Fish aggregating devices

Even more disappointing is the fact that the IOTC could not adopt a new regulatory framework for fish aggregating devices. The EU had tabled a very ambitious and comprehensive proposal for a resolution to manage FADs. This proposal was the most stringent text ever discussed in a Regional Fishery Management Organisation. The adoption of this proposal would have substantially increased the sustainability of FAD fishery by

  • reducing the number of deployed FADs to a level never even discussed in any other oceans (240)
  • imposing the use of biodegradable FADs in 2025
  • introducing the basis for traceability in the use of FAD

At the end of a marathon of five days and many concessions agreed by the EU, the other members of the IOTC remained inflexible in their positions and failed to recognise the incredible step forward the proposal would have meant for the organisation, for the Indian Ocean, for the fish stocks and for the future of the fisheries across the globe.

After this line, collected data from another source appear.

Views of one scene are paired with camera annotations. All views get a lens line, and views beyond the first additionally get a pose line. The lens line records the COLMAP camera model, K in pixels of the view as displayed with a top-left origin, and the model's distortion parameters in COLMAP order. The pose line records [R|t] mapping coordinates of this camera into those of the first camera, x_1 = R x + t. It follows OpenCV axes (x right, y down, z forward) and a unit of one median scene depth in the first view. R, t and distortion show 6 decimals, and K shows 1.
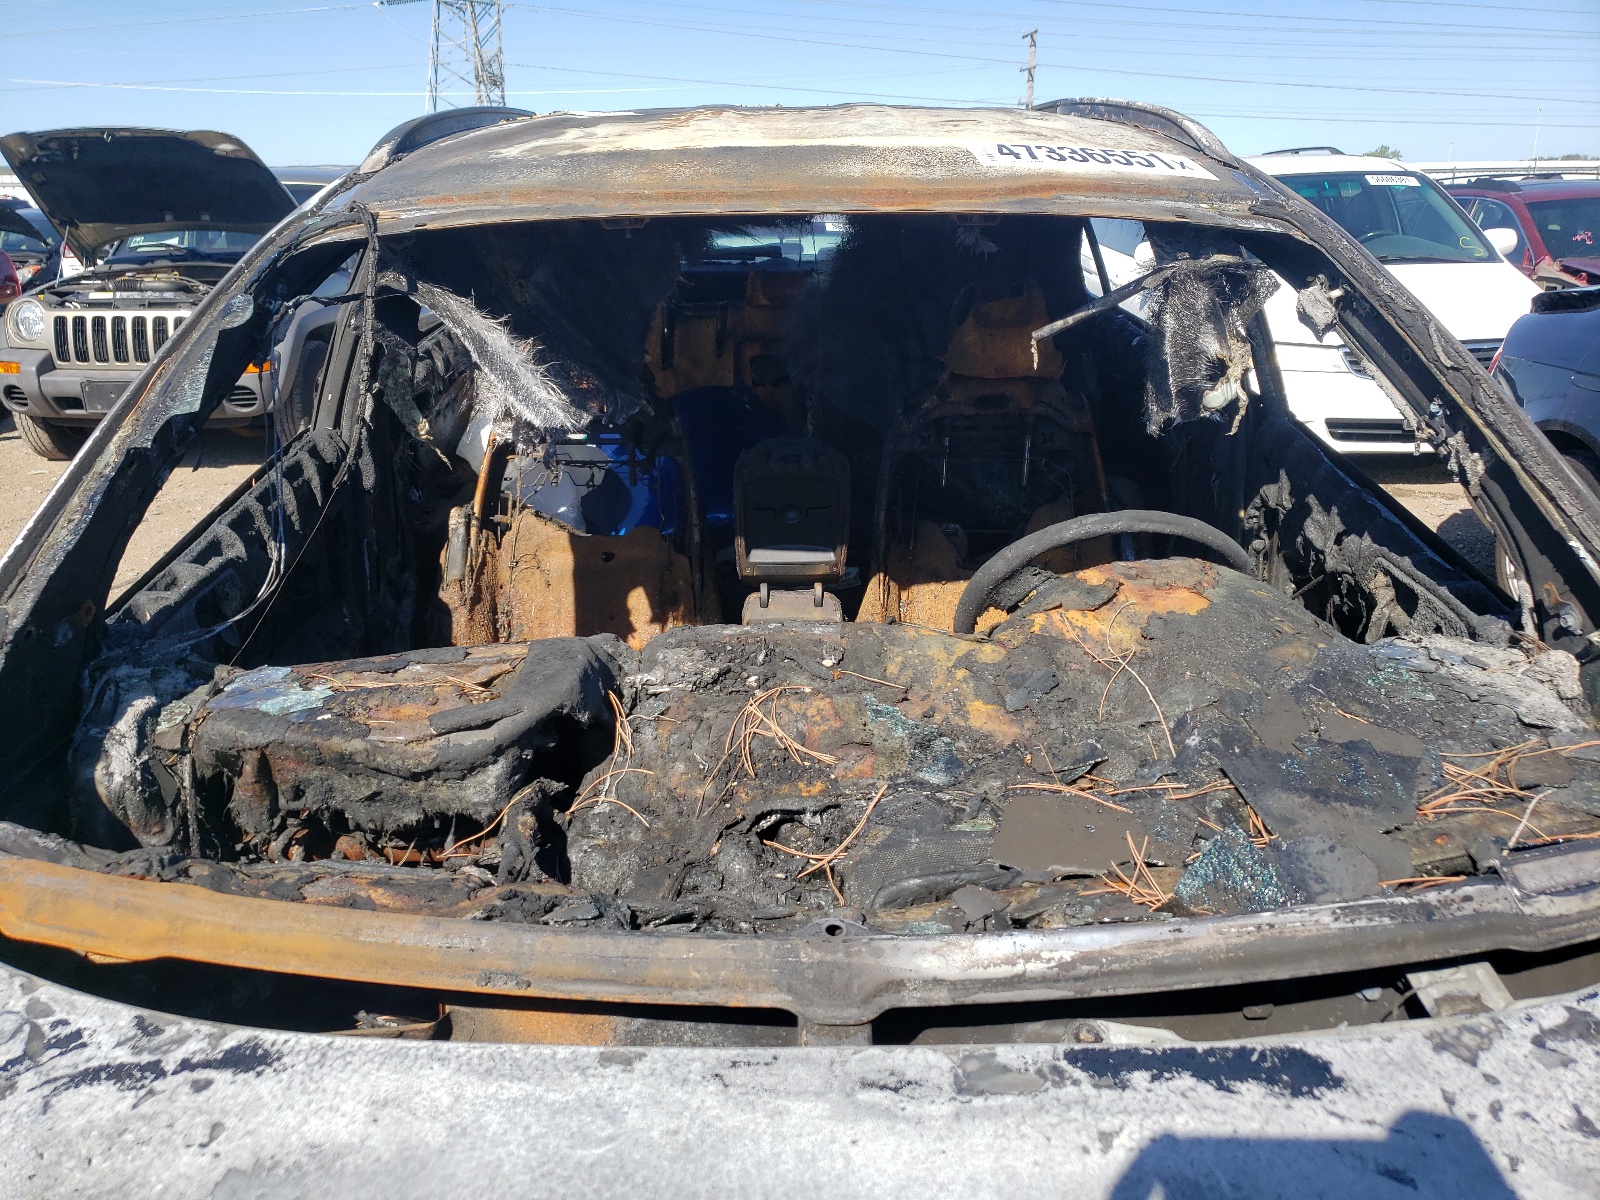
lens RADIAL K [[1187.9, 0, 800.0], [0, 1187.9, 600.0], [0, 0, 1]] dist [0.033173, -0.001364]
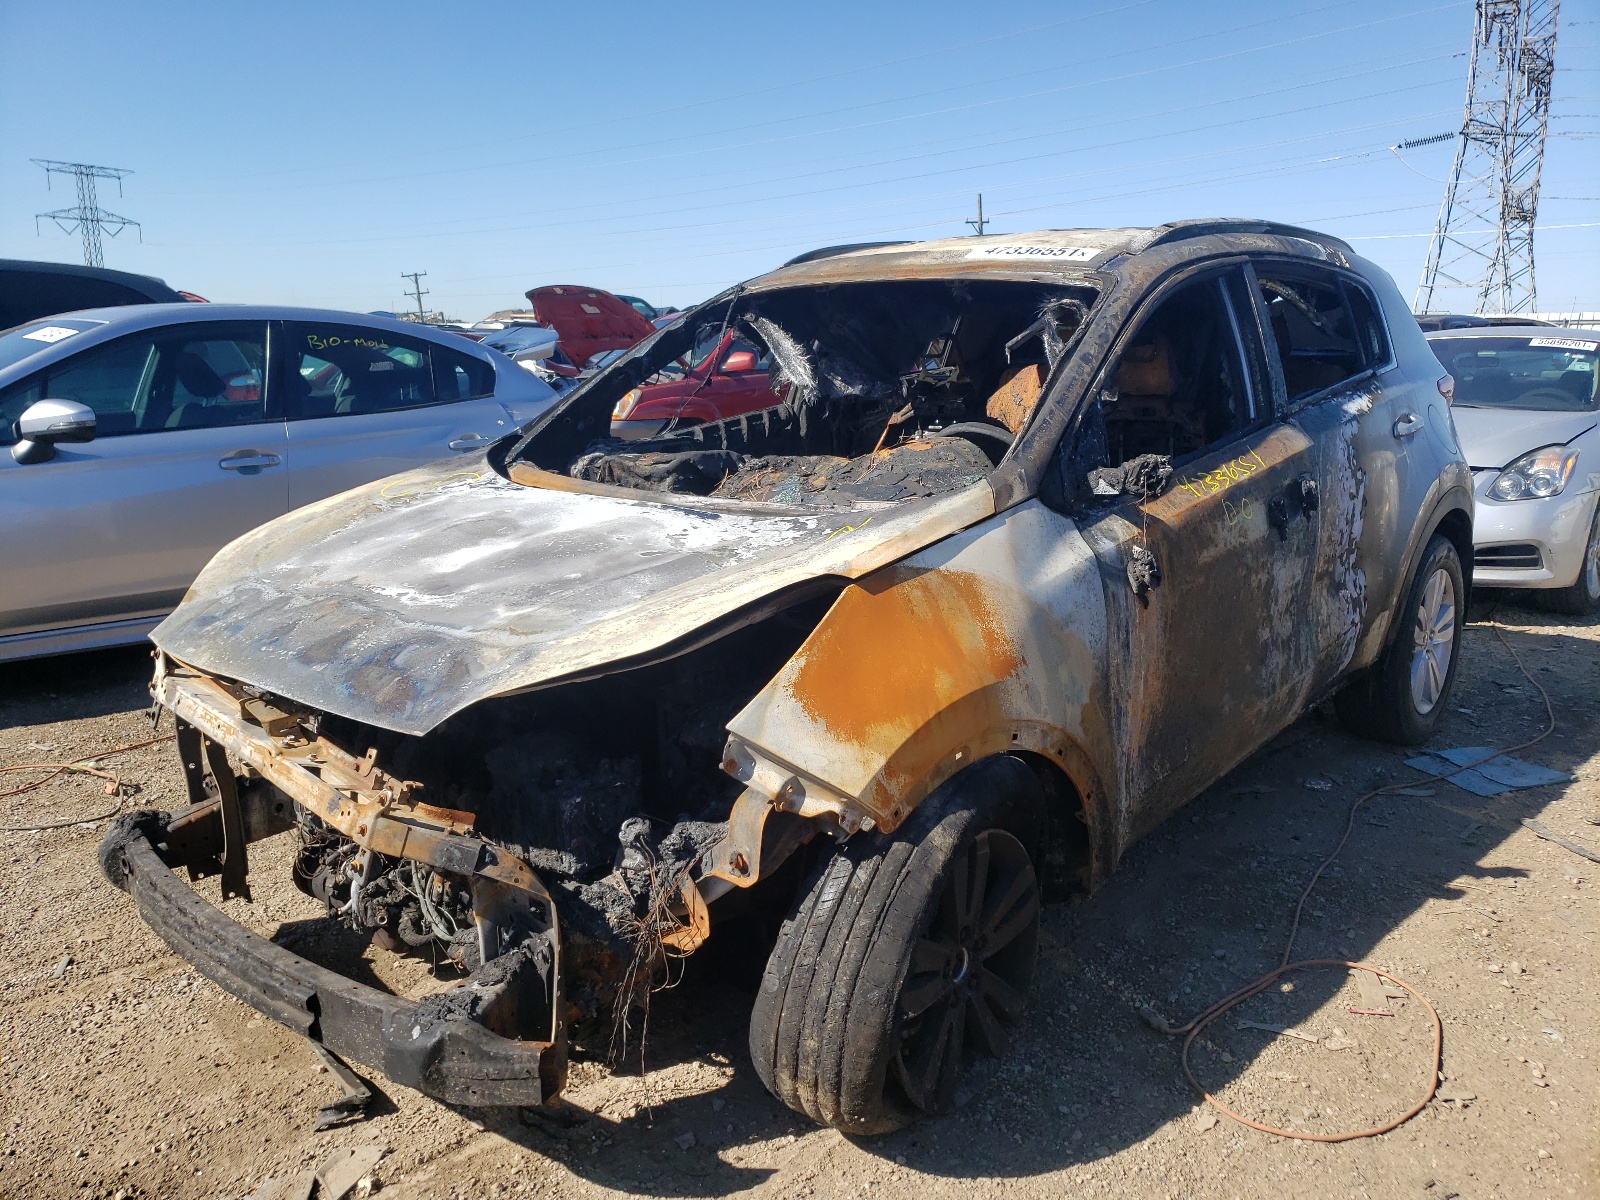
lens RADIAL K [[1187.9, 0, 800.0], [0, 1187.9, 600.0], [0, 0, 1]] dist [0.033173, -0.001364]
pose [[0.754054, 0.143202, -0.641011, 1.269619], [-0.212180, 0.976726, -0.031397, 0.315122], [0.621596, 0.159684, 0.766889, -0.607345]]
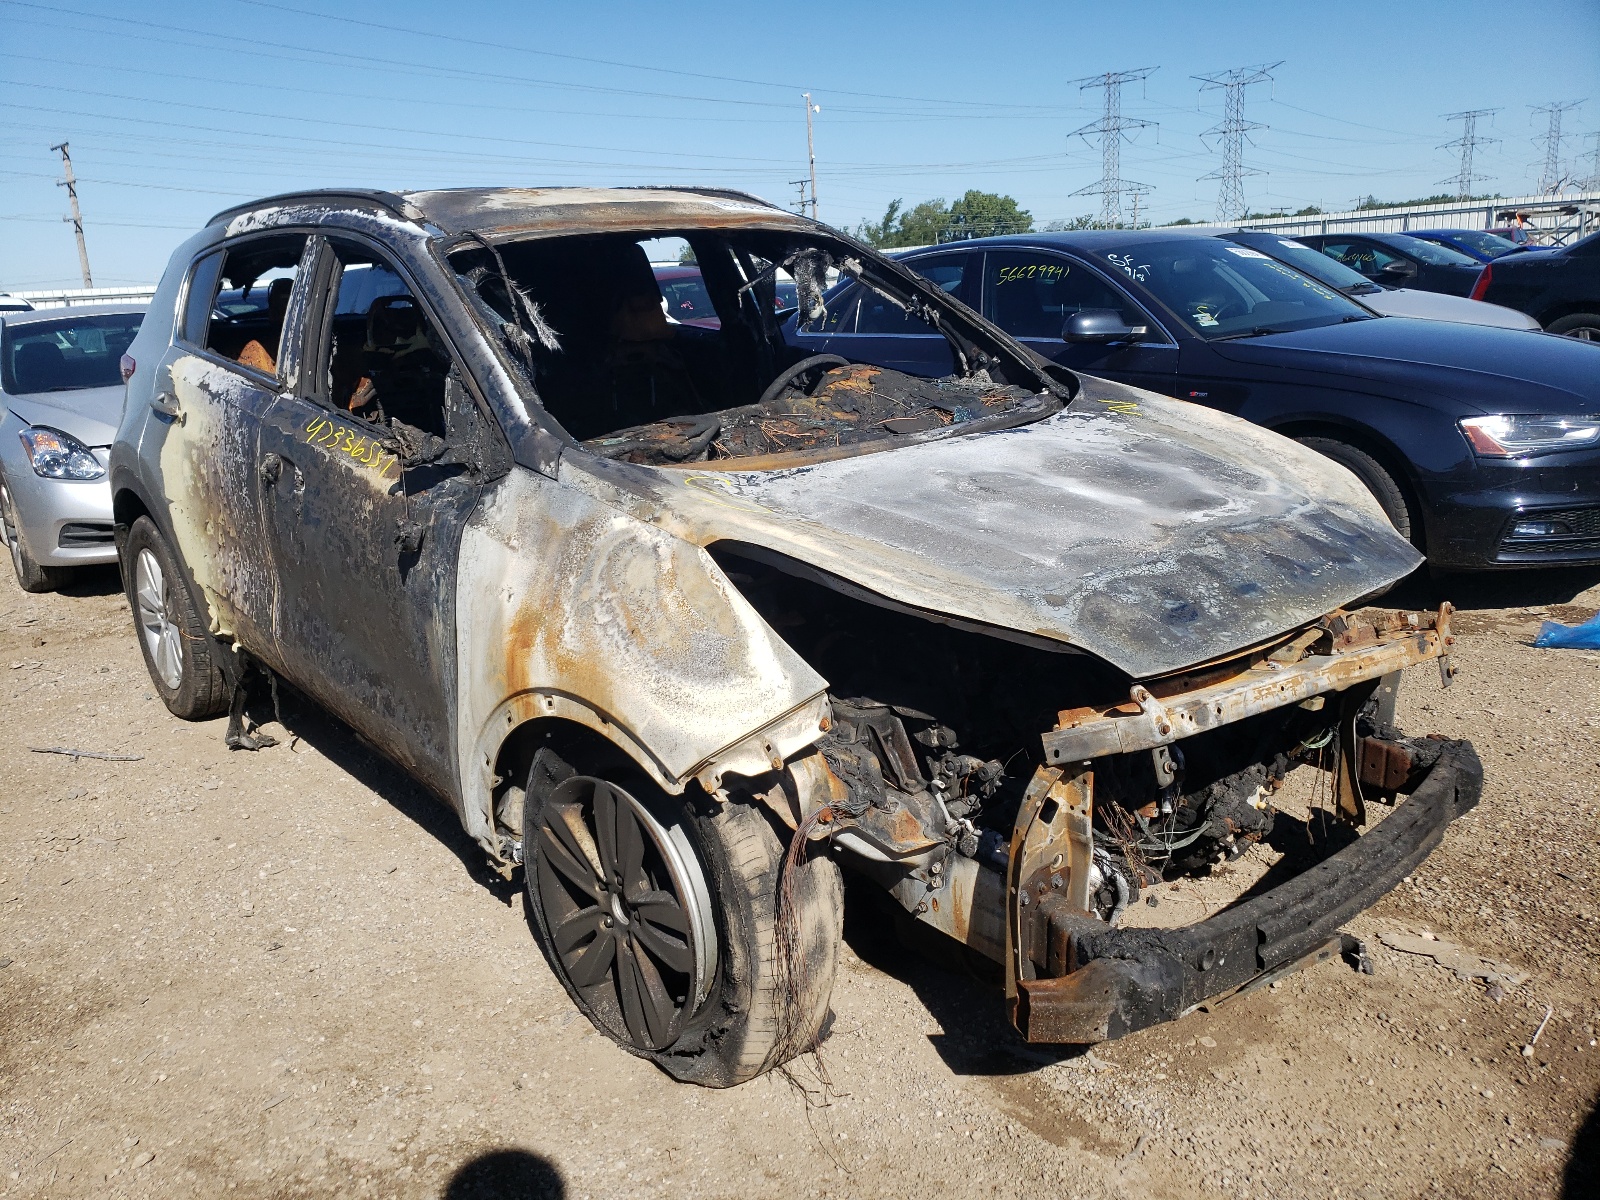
lens RADIAL K [[1187.9, 0, 800.0], [0, 1187.9, 600.0], [0, 0, 1]] dist [0.033173, -0.001364]
pose [[0.748139, -0.212734, 0.628516, -1.265665], [0.266061, 0.963909, 0.009555, 0.340532], [-0.607865, 0.160075, 0.777738, -0.664434]]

This position is for some the result of an intransigent position that aimed at imposing a temporal closure to FADs without any prior scientific assessment, for others the consequence of the mere interest in defending the lack of any rule for the use of anchored FADs over the need to find a common ground for the management of all FADs. The issue will come back next year and the EU will keep defending an ambitious realistic and science-based approach covering all FADs.

The EU has also tabled a proposal to counteract the increasing trend of skipjack tuna catch. As last year, however, the IOTC did not manage to adopt the proposal to bring back the catches of skipjack within the agreed Total Allowable Catch (TAC). Some parties of the IOTC were not willing to take action to ensure that the fisheries on skipjack remain sustainable on the long-term. In the views of the EU, it is again a lost occasion to mitigate the risk of deterioration of skipjack stock.

Not all is lost

After several years of intensive scientific work with the European and Australian scientists in the lead, the IOTC adopted a far-reaching management procedure on bigeye tuna, an important step forward for well-informed science-based management decisions for the management of the bigeye tuna stock in the future.

In addition, an EU proposal on observer coverage - creating the basis for the introduction of more electronic monitoring system on board - has been adopted by the IOTC parties. Little progress compared to the challenges ahead of us, but at least a sign of progress and hope for the future.